Around the same time, my cousin was planning a wedding and was upset at me for not traveling to attend.  Jokingly, I told her I would make it to her next one.  I had traveled to her area a once before on vacation and was disgusted by her lifestyle, so I didn’t plan to go and rarely called the families on the phone, but she was upset, feeling that my party lifestyle was more important and I’d like to say it was; but it was really work, self, and party.  Her brother visited in me while I was on a weekend vacation in Las Vegas.  We met up with them (they were younger than us) and had a drink and parted ways.  He mentioned “the party was more important” and left in anger towards me, as if he expected to alter my plans to please him.  These words and thoughts stuck with me because this all happened around the same time.  It was a form of jealousy or neediness that I can’t stand.  What I could not understand was their need and expectation from me and who was in the right or wrong.  Why did these people need my time, my attention, and my presence so much that they would get angry and distant if I didn’t give it to them.  Why would they say such things when they didn’t even give much to the relationships to warrant my undivided attention?

These three had these things in common; the need for attention, admiration and consolation and emitted anger or resentment when I would not give into their neediness. They themselves were like small children, in need of a strong shoulder or acknowledgment in their failures or times of heartache and celebration.  Although I like being invited to parties and have empathy when friends’ relatives die, I’m not usually one to get angry when a friend doesn’t acknowledge the death of a distant relative or is present for the celebration of marital vows when they aren’t even a part of my daily life.
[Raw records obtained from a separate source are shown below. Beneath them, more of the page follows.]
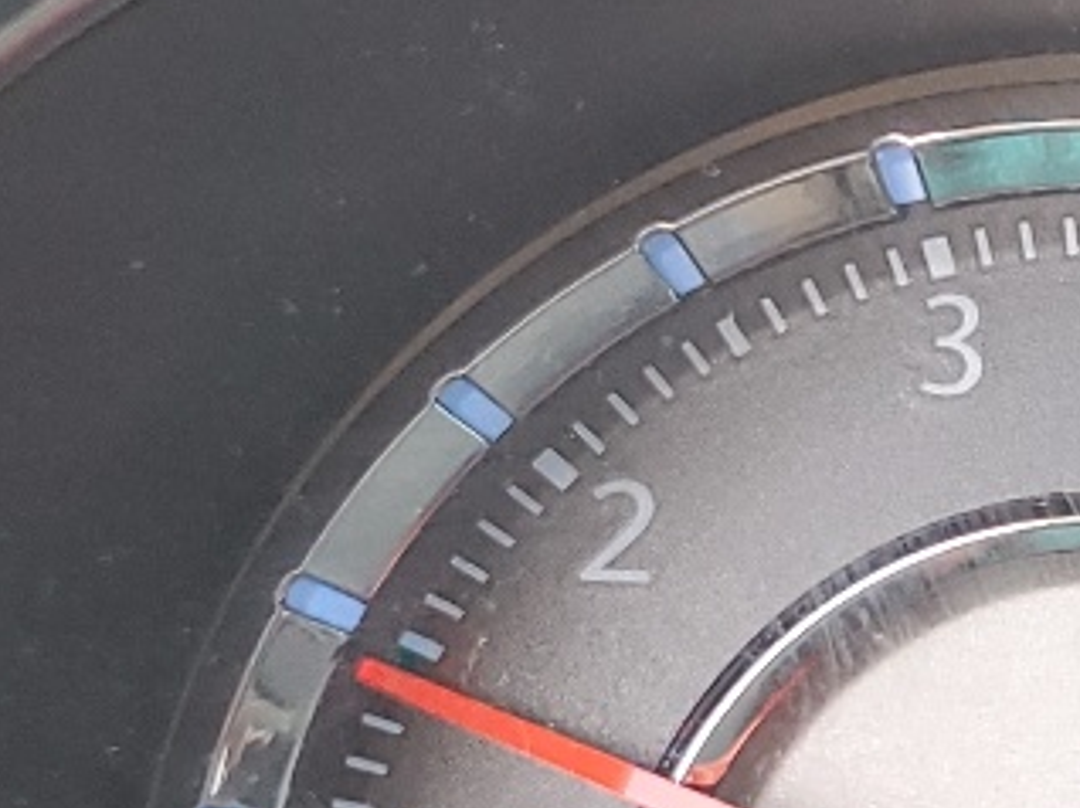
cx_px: 2673
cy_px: 828
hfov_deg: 11.9
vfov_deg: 11.2
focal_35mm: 131
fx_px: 4084
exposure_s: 1/120
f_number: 1.5
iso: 61
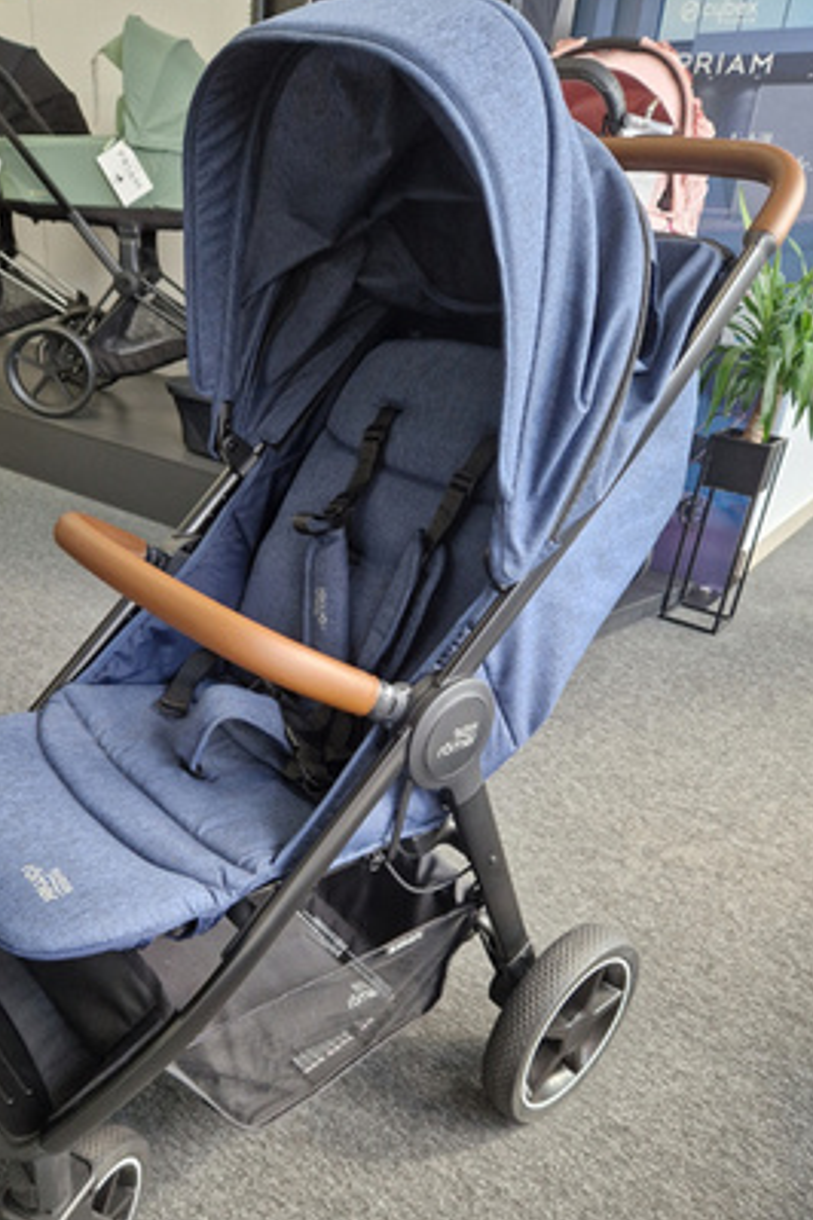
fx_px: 915
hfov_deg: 47.6
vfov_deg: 67.2
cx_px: 321
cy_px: 667
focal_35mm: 27
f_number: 1.8
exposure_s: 1/180
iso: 200
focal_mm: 5.4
I do provide empathetic ears and consolation to a point, but I got tired of offering free counseling to my damaged friends.

These two women didn’t make sense to me at all, so I studied their behavior and found a severe case of co-dependency and unhappiness.  They have moved on and maintained what seem to be happy lifestyles in their marriages, one relying on food as their source and the other on expensive purses and cars.  On Facebook, they seem to be happy, but that form of communication isn’t reality.  When I needed them, they weren’t there.
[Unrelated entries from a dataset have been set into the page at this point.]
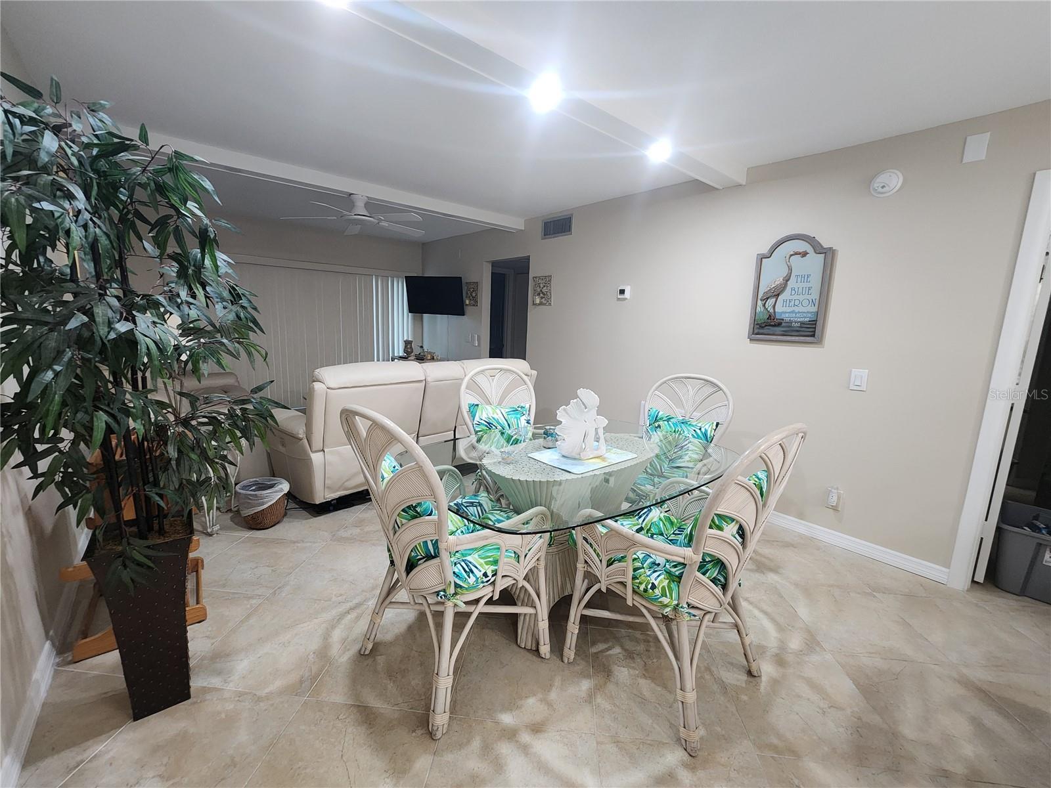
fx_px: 395
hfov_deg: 106.2
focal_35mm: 13
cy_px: 394
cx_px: 526
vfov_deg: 89.9
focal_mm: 2.2
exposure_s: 1/60
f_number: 2.2
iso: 320
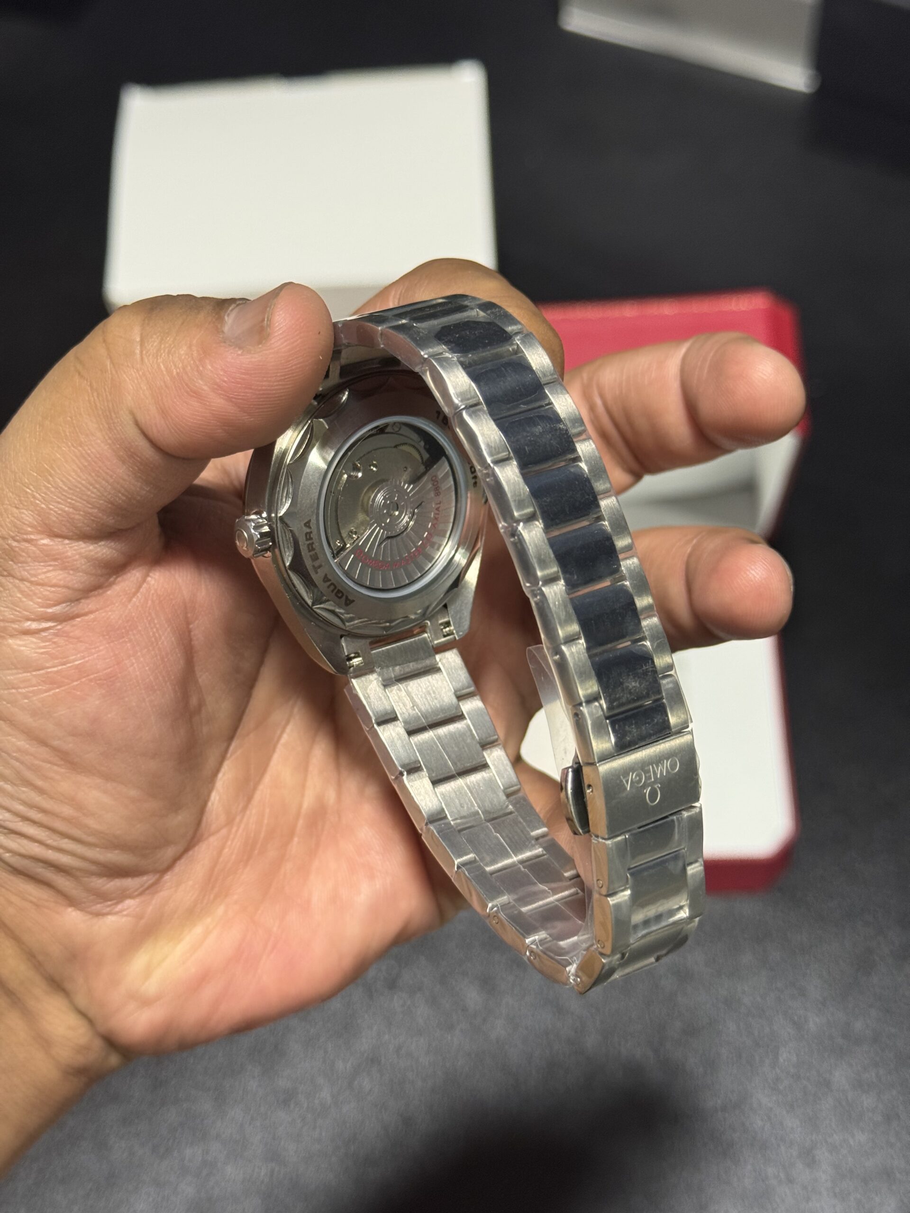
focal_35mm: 48
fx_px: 1682
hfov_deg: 30.3
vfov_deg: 39.7
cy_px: 606
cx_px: 455
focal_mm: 6.76
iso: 160
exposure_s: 1/60
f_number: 1.78
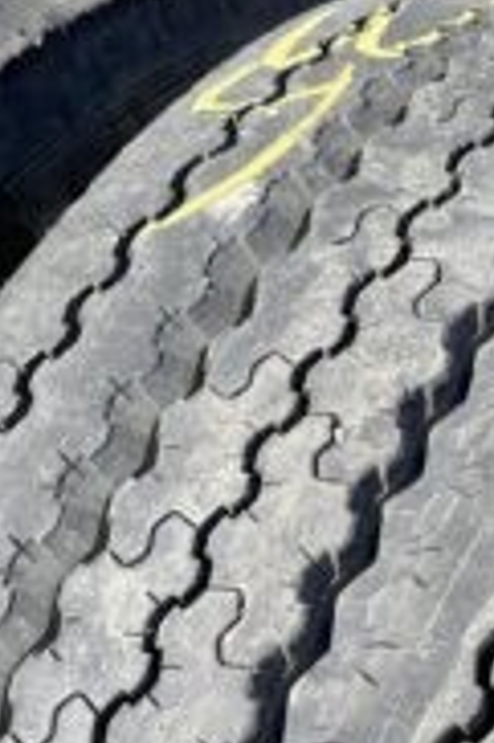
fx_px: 1320
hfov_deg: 21.2
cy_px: 504
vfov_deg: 31.2
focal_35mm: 64
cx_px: 184
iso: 32
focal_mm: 4.2
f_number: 1.6
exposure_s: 1/1511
I was sad to see my friendships take such a turn because other than her negativity and passiveness, she was alright and I could’ve kept her around for dinners, movies, and shopping if it weren’t for her excessive spending, draining style of communication, and her constant complaining.  It was like she didn’t have anything of value to add to the relationship other than complaints of her loved ones.  I read somewhere that once you share your marital problems with a mutual friend, perceptions and the friendship changes as a whole, slowing chipping away since the mutual friend is forced to take sides, and eventually erodes the whole relationship when the observer or sounding board starts to see the how the parties interact in their marriage.  A tough place to be in indeed.
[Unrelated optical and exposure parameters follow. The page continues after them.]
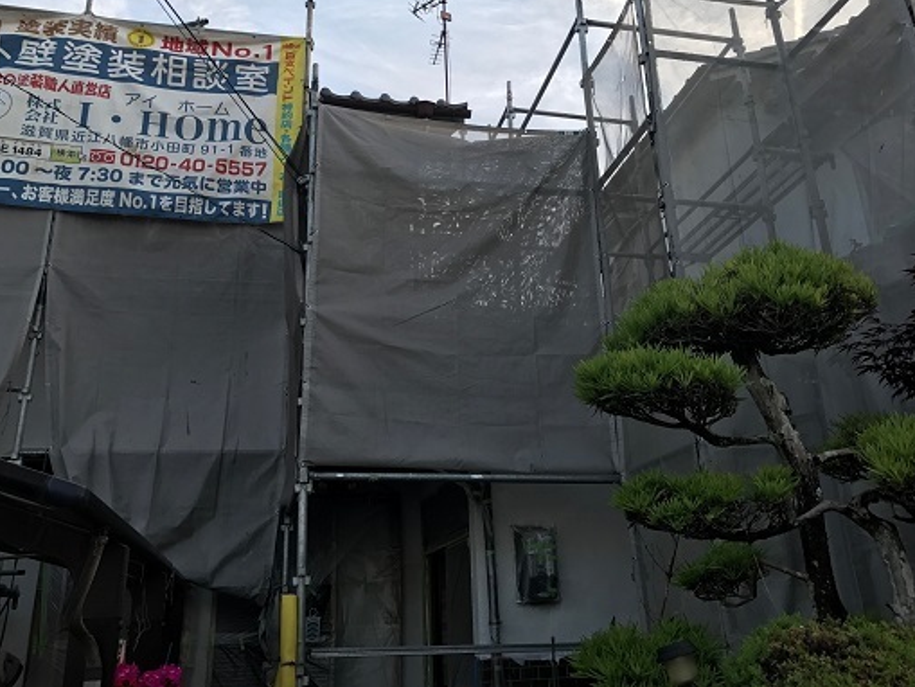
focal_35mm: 33
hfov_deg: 55.3
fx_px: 872
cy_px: 284
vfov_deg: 42.8
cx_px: 471
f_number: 1.8
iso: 20
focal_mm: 3.99
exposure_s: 1/431
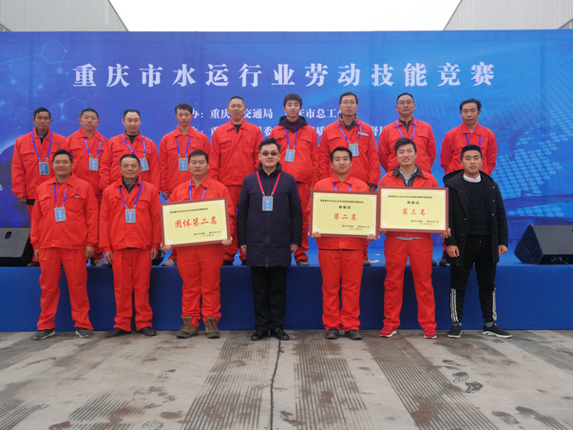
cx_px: 286
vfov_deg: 40.7
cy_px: 215
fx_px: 579
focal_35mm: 35
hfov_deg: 52.6
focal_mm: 3.95
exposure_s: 1/100
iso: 64
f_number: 2.2
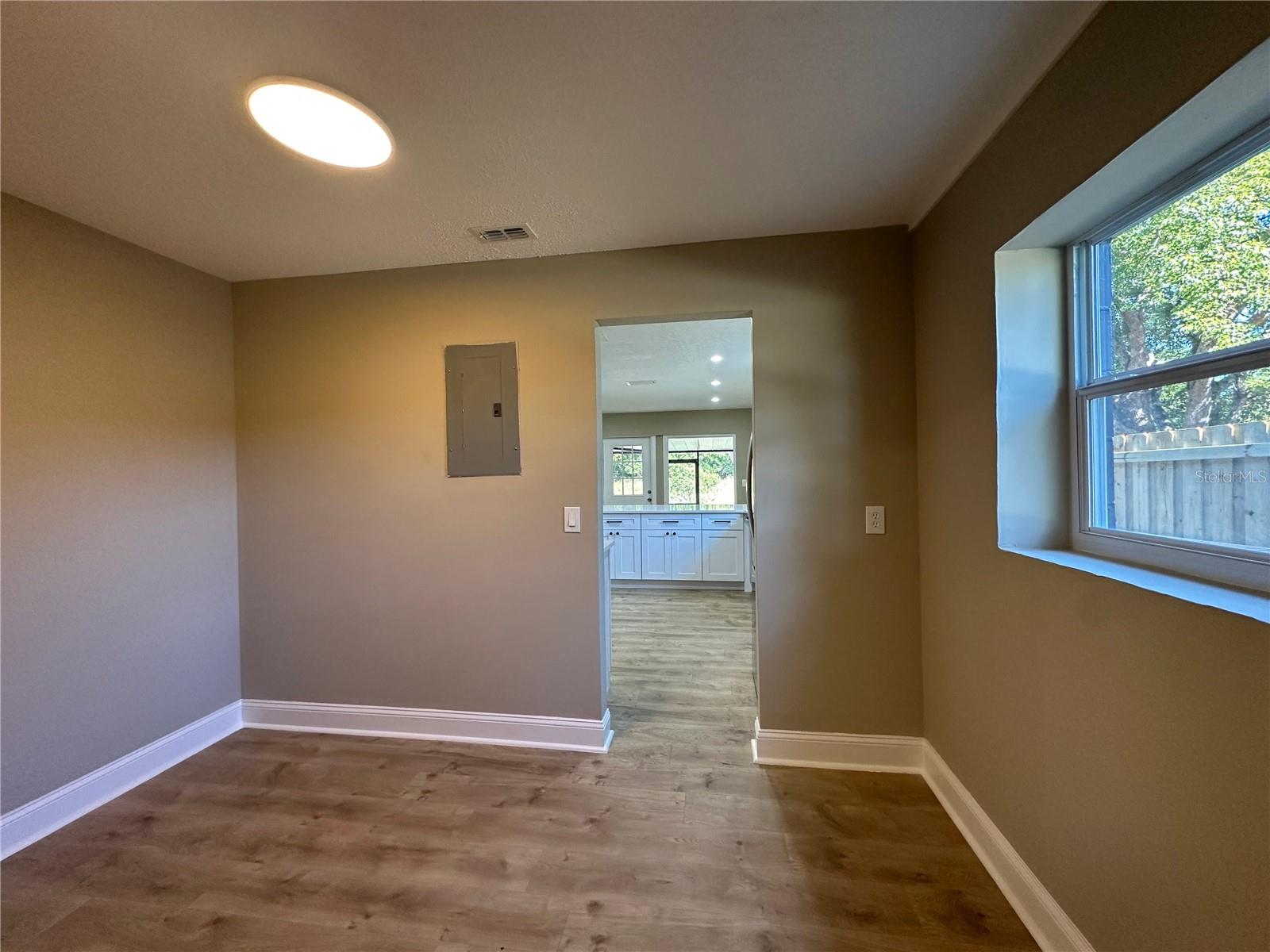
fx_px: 514
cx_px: 635
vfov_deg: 85.7
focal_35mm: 14
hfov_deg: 102.1
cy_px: 476
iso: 250
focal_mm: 2.22
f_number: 2.2
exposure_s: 1/120
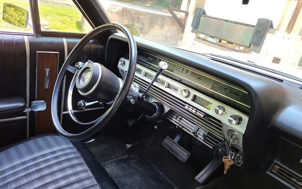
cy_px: 110
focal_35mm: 28
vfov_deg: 44.4
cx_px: 149
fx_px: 230
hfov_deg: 66.5
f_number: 1.8
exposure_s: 1/59
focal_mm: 5.4
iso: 80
Another case of observed Co-Dependency was a friend I’d known for 20 years.  She was a stay at home mom of two and I visited her regularly, every 6 months and observed her for about two years living in the same neighborhood.  I watched her submissive nature turn into severe co-dependency where she’d call her husband at work at least 5 times per day, unable to make a single decision without his input and very verbally abusive to her children whom she couldn’t control.  Her whole life revolved around cleaning house everyday, taking care of her children and caring for her husband; which would’ve been admirable if there wasn’t 5 lbs of soap scum in the bathroom and if her kids bedsheets didn’t smell like urine.

I accepted these people and their flaws, but when I found myself in a place of need, the contribution to the friendship was not mutual; as in if I had a friend in need of a place to stay for safety or help and offered it to them or if I had money and they needed it; I would certainly give what and where I could.  This wasn’t the same for them.

I defriended all of them due to a drain on my system, but struggled with letting them go after realizing they weren’t deep relationships worthy of keeping as I had hoped; and then I wondered, am I the only sane one out there.  I found other sane people along the way, but I’m sure with a few years of friendship, I’d find flaws in them as well or envy on my side.